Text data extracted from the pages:
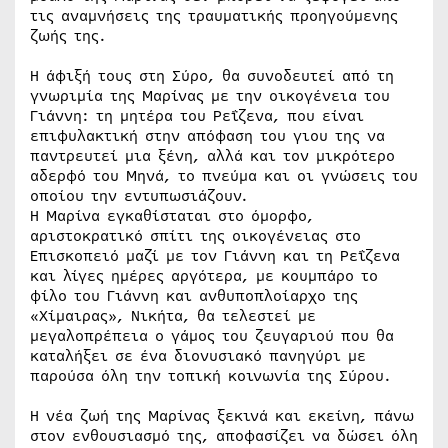
τις αναμνήσεις της τραυματικής προηγούμενης
ζωής της.
Η άφιξή τους στη Σύρο, θα συνοδευτεί από τη
γνωριμία της Μαρίνας με την οικογένεια του
Γιάννη: τη μητέρα του Ρεΐζενα, που είναι
επιφυλακτική στην απόφαση του γιου της να
παντρευτεί μια ξένη, αλλά και τον μικρότερο
αδερφό του Μηνά, το πνεύμα και οι γνώσεις του
οποίου την εντυπωσιάζουν.
Η Μαρίνα εγκαθίσταται στο όμορφο,
αριστοκρατικό σπίτι της οικογένειας στο
Επισκοπειό μαζί με τον Γιάννη και τη Ρεΐζενα
και λίγες ημέρες αργότερα, με κουμπάρο το
φίλο του Γιάννη και ανθυποπλοίαρχο της
«Χίμαιρας», Νικήτα, θα τελεστεί με
μεγαλοπρέπεια ο γάμος του ζευγαριού που θα
καταλήξει σε ένα διονυσιακό πανηγύρι με
παρούσα όλη την τοπική κοινωνία της Σύρου.
Η νέα ζωή της Μαρίνας ξεκινά και εκείνη, πάνω
στον ενθουσιασμό της, αποφασίζει να δώσει όλη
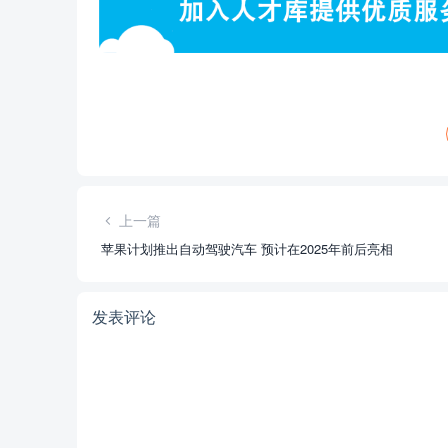
上一篇
苹果计划推出自动驾驶汽车 预计在2025年前后亮相
发表评论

TASK TO COMPLETE:
Replace "Γιάννη" with "Νικόλα" throughout the listing and write out all of its lines again, leaving everything else unchanged and omitting the pictures.

RESULT FOR THIS EXERCISE:
τις αναμνήσεις της τραυματικής προηγούμενης
ζωής της.
Η άφιξή τους στη Σύρο, θα συνοδευτεί από τη
γνωριμία της Μαρίνας με την οικογένεια του
Νικόλα: τη μητέρα του Ρεΐζενα, που είναι
επιφυλακτική στην απόφαση του γιου της να
παντρευτεί μια ξένη, αλλά και τον μικρότερο
αδερφό του Μηνά, το πνεύμα και οι γνώσεις του
οποίου την εντυπωσιάζουν.
Η Μαρίνα εγκαθίσταται στο όμορφο,
αριστοκρατικό σπίτι της οικογένειας στο
Επισκοπειό μαζί με τον Νικόλα και τη Ρεΐζενα
και λίγες ημέρες αργότερα, με κουμπάρο το
φίλο του Νικόλα και ανθυποπλοίαρχο της
«Χίμαιρας», Νικήτα, θα τελεστεί με
μεγαλοπρέπεια ο γάμος του ζευγαριού που θα
καταλήξει σε ένα διονυσιακό πανηγύρι με
παρούσα όλη την τοπική κοινωνία της Σύρου.
Η νέα ζωή της Μαρίνας ξεκινά και εκείνη, πάνω
στον ενθουσιασμό της, αποφασίζει να δώσει όλη
上一篇
苹果计划推出自动驾驶汽车 预计在2025年前后亮相
发表评论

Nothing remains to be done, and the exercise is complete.